◆ **Instructions**
1 - In the text segment about the I-140-EAD Rule, rewrite everything from "The Proposed Rule was" down to "they become available.", substituting "Office of Management and Budget" for "OMB".
2 - Using the text segment about the I-140-EAD Rule, answer yes or no for each statement below and quote the words that decide it: (a) The public comment period on the Proposed Rule ran through the first two months of 2016. (b) The OMB review process is expected to take about 90 days. (c) DHS has stated that significant changes were made to the rule in response to public comments.

◆ **Text segment**
This week the Department of Homeland Security (DHS) submitted The Proposed Rule for Retention of EB-1, EB-2, and EB-3 Immigrant Workers and Program Improvements Affecting Highly-Skilled H-1B Nonimmigrant Workers, (frequently referred to as the "I-140-EAD Rule") to the Office of Management and Budget (OMB) for final review prior to publication.

The Proposed Rule was published at the end of 2015 and the public comment period lasted for the first 2 months of 2016. Since that time DHS been reviewing the public comments that were submitted in response to the proposed rule.  The OMB review process is expected to take 30-60 days and, upon completion, a final rule will be published and would be expected to take effect after 60 days from publication. At present DHS has not indicated whether any significant changes have been made to the rule in response to public comments to the Proposed Rule.

D&S will continue to monitor developments and provide updates as they become available.

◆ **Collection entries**

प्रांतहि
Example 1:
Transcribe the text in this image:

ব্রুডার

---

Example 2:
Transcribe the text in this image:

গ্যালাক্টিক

◆ **Answers to the exercises**
1 -
The Proposed Rule was published at the end of 2015 and the public comment period lasted for the first 2 months of 2016. Since that time DHS been reviewing the public comments that were submitted in response to the proposed rule.  The Office of Management and Budget review process is expected to take 30-60 days and, upon completion, a final rule will be published and would be expected to take effect after 60 days from publication. At present DHS has not indicated whether any significant changes have been made to the rule in response to public comments to the Proposed Rule.

D&S will continue to monitor developments and provide updates as they become available.

2 -
(a) Yes: "the public comment period lasted for the first 2 months of 2016."
(b) No: "The OMB review process is expected to take 30-60 days"
(c) No: "At present DHS has not indicated whether any significant changes have been made to the rule in response to public comments to the Proposed Rule."